◆ Document segment ◆
....
What goes wrong when you naively profile production

The Karan-at-21:42 story is not a one-off. Each tool that "just works" on a laptop has a specific failure mode at production scale. Naming the failure modes is half of why Part 9 exists.

perf record fills the kernel ring buffer. perf record writes events into per-CPU ring buffers in the kernel, which a userspace perf reader process drains into a perf.data file. At 99 Hz with 30-frame stacks each ~600 bytes serialised, a 16-core box generates 99 × 16 × 600B = 950 KB/sec of profile data. The default per-CPU ring buffer is 128 KB. If the userspace reader is slow (disk under pressure, kernel scheduler not running it), the ring fills, the kernel either drops samples (silent data loss, you do not know your flamegraph is biased) or pins a CPU to flush them out (visible as latency spikes on whichever pod shares the core). The fix on a developer laptop is "make the buffer bigger"; the fix in production is "do not use perf record for always-on profiling in the first place".

py-spy and rbspy use ptrace. These userspace tools attach to a target process via ptrace(PTRACE_ATTACH, ...), which stops the target while the profiler reads its memory. The stop is brief — single-digit microseconds per sample — but it is a stop, and on a process that is already CPU-bound it is one more thing competing for the scheduler. Worse: many container security contexts forbid ptrace between containers, and a profiler running as a sidecar inside the same pod typically has the same UID but not the same PID namespace privilege. Many Indian banks running on hardened RHEL or Bottlerocket explicitly disable ptrace for non-root users (kernel.yama.ptrace_scope = 3). The tool works in dev, fails silently in prod with Operation not permitted.
....
◆ Brief A ◆
Can you copy out the listing lines verbatim, starting with the line that contains "The only change" and going on through the line that contains "##### The Buttons"?
....
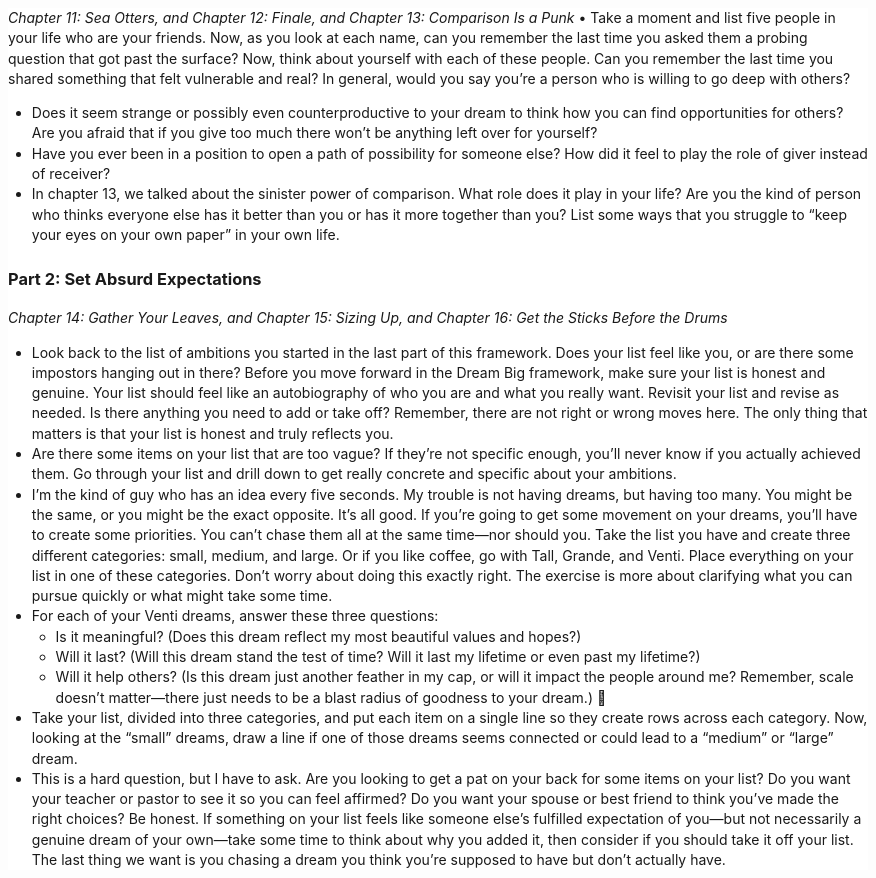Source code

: 
*Chapter 11: Sea Otters, and 
Chapter 12: Finale, and 
Chapter 13: Comparison Is a Punk* 
• Take a moment and list five people in your life who are your friends. Now, as you look at each name, can you remember the last time you asked them a probing question that got past the surface? Now, think about yourself with each of these people. Can you remember the last time you shared something that felt vulnerable and real? In general, would you say you’re a person who is willing to go deep with others? 
- Does it seem strange or possibly even counterproductive to your dream to think how you can find opportunities for others? Are you afraid that if you give too much there won’t be anything left over for yourself? 
- Have you ever been in a position to open a path of possibility for someone else? How did it feel to play the role of giver instead of receiver? 
- In chapter 13, we talked about the sinister power of comparison. What role does it play in your life? Are you the kind of person who thinks everyone else has it better than you or has it more together than you? List some ways that you struggle to “keep your eyes on your own paper” in your own life. 

### Part 2: Set Absurd Expectations 

*Chapter 14: Gather Your Leaves, and 
Chapter 15: Sizing Up, and 
Chapter 16: Get the Sticks Before the Drums* 
- Look back to the list of ambitions you started in the last part of this framework. Does your list feel like you, or are there some impostors hanging out in there? Before you move forward in the Dream Big framework, make sure your list is honest and genuine. Your list should feel like an autobiography of who you are and what you really want. Revisit your list and revise as needed. Is there anything you need to add or take off? Remember, there are not right or wrong moves here. The only thing that matters is that your list is honest and truly reflects you. 
- Are there some items on your list that are too vague? If they’re not specific enough, you’ll never know if you actually achieved them. Go through your list and drill down to get really concrete and specific about your ambitions. 
- I’m the kind of guy who has an idea every five seconds. My trouble is not having dreams, but having too many. You might be the same, or you might be the exact opposite. It’s all good. If you’re going to get some movement on your dreams, you’ll have to create some priorities. You can’t chase them all at the same time—nor should you. Take the list you have and create three different categories: small, medium, and large. Or if you like coffee, go with Tall, Grande, and Venti. Place everything on your list in one of these categories. Don’t worry about doing this exactly right. The exercise is more about clarifying what you can pursue quickly or what might take some time. 
- For each of your Venti dreams, answer these three questions: 
	- Is it meaningful? (Does this dream reflect my most beautiful values and hopes?) 
	- Will it last? (Will this dream stand the test of time? Will it last my lifetime or even past my lifetime?) 
	- Will it help others? (Is this dream just another feather in my cap, or will it impact the people around me? Remember, scale doesn’t matter—there just needs to be a blast radius of goodness to your dream.) 

- Take your list, divided into three categories, and put each item on a single line so they create rows across each category. Now, looking at the “small” dreams, draw a line if one of those dreams seems connected or could lead to a “medium” or “large” dream. 
- This is a hard question, but I have to ask. Are you looking to get a pat on your back for some items on your list? Do you want your teacher or pastor to see it so you can feel affirmed? Do you want your spouse or best friend to think you’ve made the right choices? Be honest. If something on your list feels like someone else’s fulfilled expectation of you—but not necessarily a genuine dream of your own—take some time to think about why you added it, then consider if you should take it off your list. The last thing we want is you chasing a dream you think you’re supposed to have but don’t actually have. 
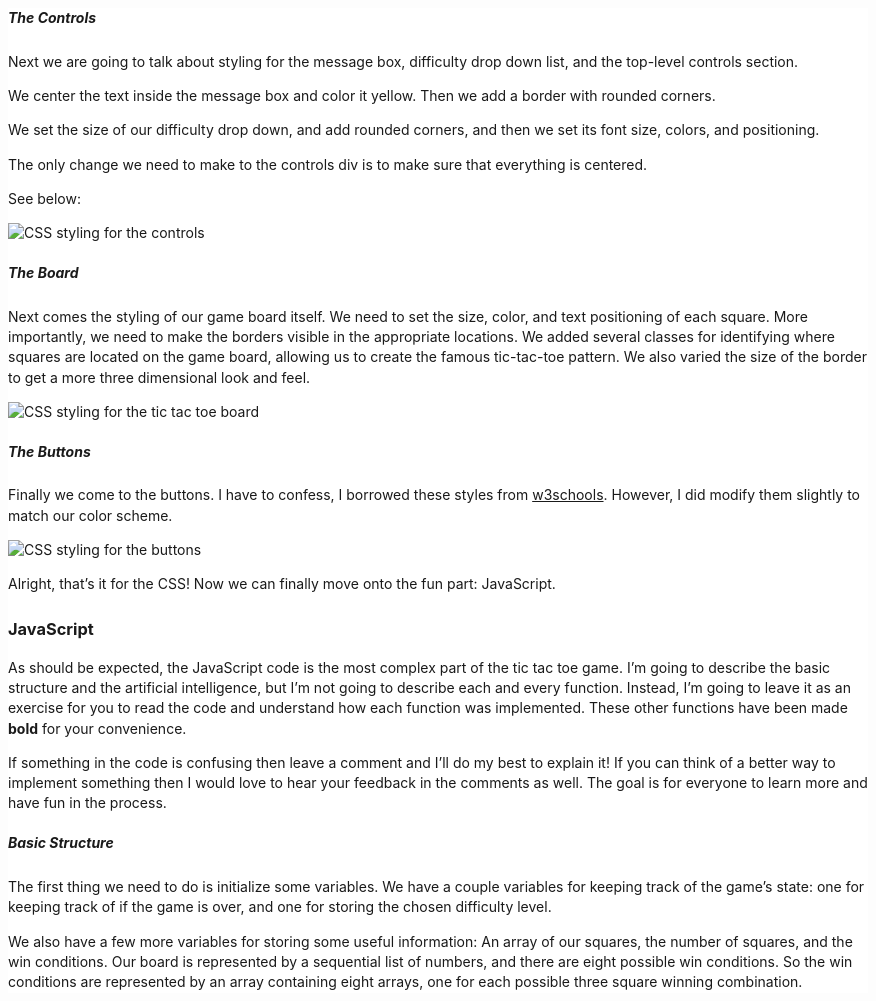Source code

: ##### The Controls

Next we are going to talk about styling for the message box, difficulty drop down list, and the top-level controls section.

We center the text inside the message box and color it yellow. Then we add a border with rounded corners.

We set the size of our difficulty drop down, and add rounded corners, and then we set its font size, colors, and positioning.

The only change we need to make to the controls div is to make sure that everything is centered.

See below:

![ CSS styling for the controls](https://i0.wp.com/mitchum.blog/wp-content/uploads/2019/06/css2.png?w=740&ssl=1)

##### The Board

Next comes the styling of our game board itself. We need to set the size, color, and text positioning of each square. More importantly, we need to make the borders visible in the appropriate locations. We added several classes for identifying where squares are located on the game board, allowing us to create the famous tic-tac-toe pattern. We also varied the size of the border to get a more three dimensional look and feel.

![CSS styling for the tic tac toe board](https://i0.wp.com/mitchum.blog/wp-content/uploads/2019/06/css3.png?w=740&ssl=1)

##### The Buttons

Finally we come to the buttons. I have to confess, I borrowed these styles from [w3schools](https://www.w3schools.com/css/tryit.asp?filename=trycss_buttons_animate3). However, I did modify them slightly to match our color scheme.

![CSS styling for the buttons](https://i0.wp.com/mitchum.blog/wp-content/uploads/2019/06/css4.png?w=740&ssl=1)

Alright, that’s it for the CSS! Now we can finally move onto the fun part: JavaScript.

### JavaScript

As should be expected, the JavaScript code is the most complex part of the tic tac toe game. I’m going to describe the basic structure and the artificial intelligence, but I’m not going to describe each and every function. Instead, I’m going to leave it as an exercise for you to read the code and understand how each function was implemented. These other functions have been made **bold** for your convenience.

If something in the code is confusing then leave a comment and I’ll do my best to explain it! If you can think of a better way to implement something then I would love to hear your feedback in the comments as well. The goal is for everyone to learn more and have fun in the process.

##### Basic Structure

The first thing we need to do is initialize some variables. We have a couple variables for keeping track of the game’s state: one for keeping track of if the game is over, and one for storing the chosen difficulty level.

We also have a few more variables for storing some useful information: An array of our squares, the number of squares, and the win conditions. Our board is represented by a sequential list of numbers, and there are eight possible win conditions. So the win conditions are represented by an array containing eight arrays, one for each possible three square winning combination.
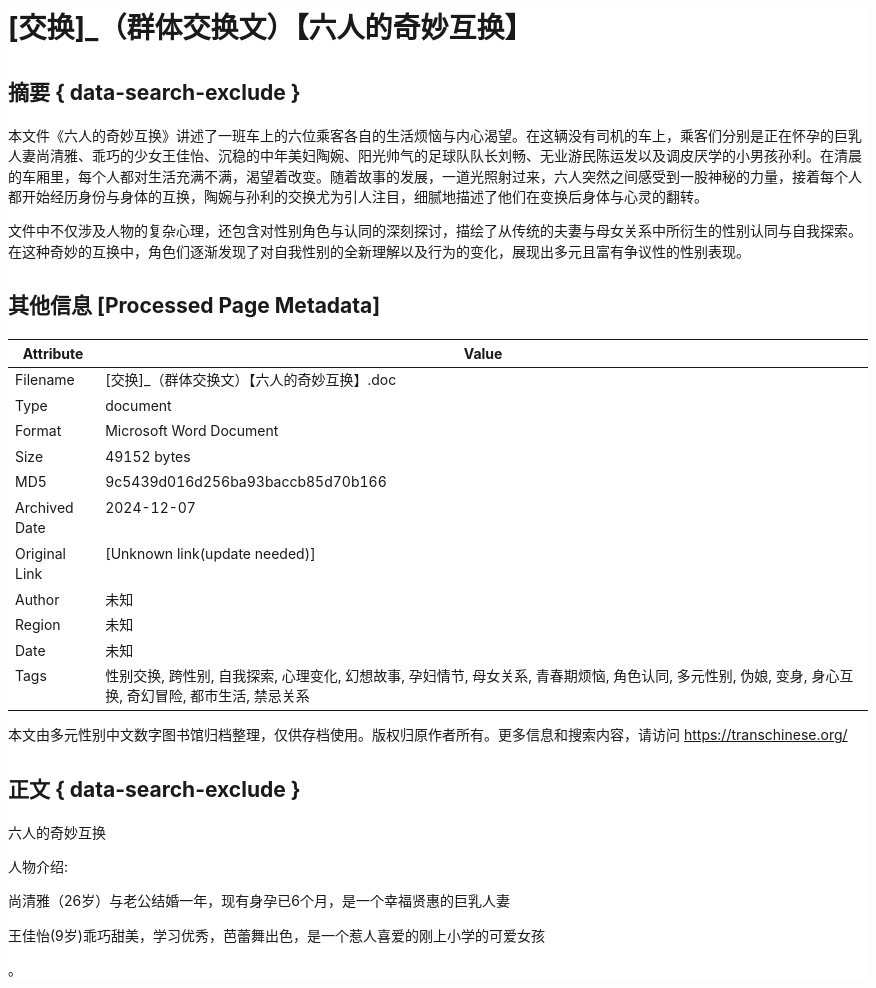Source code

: # [交换]_（群体交换文）【六人的奇妙互换】



## 摘要  { data-search-exclude }


本文件《六人的奇妙互换》讲述了一班车上的六位乘客各自的生活烦恼与内心渴望。在这辆没有司机的车上，乘客们分别是正在怀孕的巨乳人妻尚清雅、乖巧的少女王佳怡、沉稳的中年美妇陶婉、阳光帅气的足球队队长刘畅、无业游民陈运发以及调皮厌学的小男孩孙利。在清晨的车厢里，每个人都对生活充满不满，渴望着改变。随着故事的发展，一道光照射过来，六人突然之间感受到一股神秘的力量，接着每个人都开始经历身份与身体的互换，陶婉与孙利的交换尤为引人注目，细腻地描述了他们在变换后身体与心灵的翻转。

文件中不仅涉及人物的复杂心理，还包含对性别角色与认同的深刻探讨，描绘了从传统的夫妻与母女关系中所衍生的性别认同与自我探索。在这种奇妙的互换中，角色们逐渐发现了对自我性别的全新理解以及行为的变化，展现出多元且富有争议性的性别表现。



## 其他信息 [Processed Page Metadata]

| Attribute       | Value                                  |
|-----------------|----------------------------------------|
| Filename        | [交换]_（群体交换文）【六人的奇妙互换】.doc                             |
| Type            | document                                 |
| Format          | Microsoft Word Document                               |
| Size            | 49152 bytes                           |
| MD5             | 9c5439d016d256ba93baccb85d70b166                                  |
| Archived Date   | 2024-12-07                             |
| Original Link   | [Unknown link(update needed)]                         |
| Author          | 未知                               |
| Region          | 未知                               |
| Date            | 未知                                 |
| Tags            | 性别交换, 跨性别, 自我探索, 心理变化, 幻想故事, 孕妇情节, 母女关系, 青春期烦恼, 角色认同, 多元性别, 伪娘, 变身, 身心互换, 奇幻冒险, 都市生活, 禁忌关系                                 |

本文由多元性别中文数字图书馆归档整理，仅供存档使用。版权归原作者所有。更多信息和搜索内容，请访问 <https://transchinese.org/>


## 正文 { data-search-exclude }


六人的奇妙互换

人物介绍:

尚清雅（26岁）与老公结婚一年，现有身孕已6个月，是一个幸福贤惠的巨乳人妻

王佳怡(9岁)乖巧甜美，学习优秀，芭蕾舞出色，是一个惹人喜爱的刚上小学的可爱女孩

。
....
◆ Brief B ◆
What comes next in the passage on profiling in production? Continue it from the point where it stops.

◆ Final answer A ◆
The only change we need to make to the controls div is to make sure that everything is centered.

See below:

![ CSS styling for the controls](https://i0.wp.com/mitchum.blog/wp-content/uploads/2019/06/css2.png?w=740&ssl=1)

##### The Board

Next comes the styling of our game board itself. We need to set the size, color, and text positioning of each square. More importantly, we need to make the borders visible in the appropriate locations. We added several classes for identifying where squares are located on the game board, allowing us to create the famous tic-tac-toe pattern. We also varied the size of the border to get a more three dimensional look and feel.

![CSS styling for the tic tac toe board](https://i0.wp.com/mitchum.blog/wp-content/uploads/2019/06/css3.png?w=740&ssl=1)

##### The Buttons

◆ Final answer B ◆
pprof HTTP endpoints expose a footgun. Go's net/http/pprof and Java's JFR HTTP servlet expose a GET /debug/pprof/profile?seconds=30 endpoint that triggers a 30-second on-CPU profile of the running server. Useful, except that the endpoint is unauthenticated by default, runs synchronously in the same goroutine pool the application uses, and locks the GC during certain pprof modes. A misconfigured ingress that exposes /debug/pprof/ to the internet has caused real outages — a tester's fuzzer hit the heap-profile endpoint 100 times concurrently, the application pinned a CPU regenerating the heap snapshot every time, the SLO breached, and the postmortem said "we did not realise pprof was internet-reachable".

Heap profiles trigger GC. Profiling memory is even worse than profiling CPU because most heap profilers want a consistent snapshot — every live allocation, with its allocation site stack — and getting one requires either pausing the runtime (Java's JFR oldObjectSample, Go's runtime.ReadMemStats) or sampling allocations live (pprof's MemProfileRate). Pausing the runtime on a 200-vCPU JVM heap is a multi-second stop-the-world. Sampling live is cheap during steady state but the sample buffer's fixed size means a sudden allocation burst either drops samples (biased) or backpressures the allocator (latency spike). The wall of "you cannot get a free heap profile" recurs in every language with a managed heap.

Lock profiling needs futex visibility. perf lock and Go's runtime.SetMutexProfileFraction work, but the former requires CONFIG_LOCKDEP=y (rarely on in production kernels because it is expensive) and the latter samples one in N lock-contentions, which means a hot lock with rare-but-catastrophic 200ms waits will be statistically invisible for hours. Without per-event observability, lock contention is the kind of pathology profilers tend to under-report exactly when the user most needs them to over-report.

Illustrative — eight failure modes seen in real Indian production. None of them are mysterious; each is a direct consequence of the profiling mechanism colliding with a production constraint (kernel ring sizing, Yama ptrace policy, ingress reach, stop-the-world GC, kernel config, signal-handler interference, scheduler pressure, eBPF verifier strictness). Continuous profiling is the discipline of choosing a stack walker, an attach mechanism, a sampling rate, and a transport that survives all eight at once.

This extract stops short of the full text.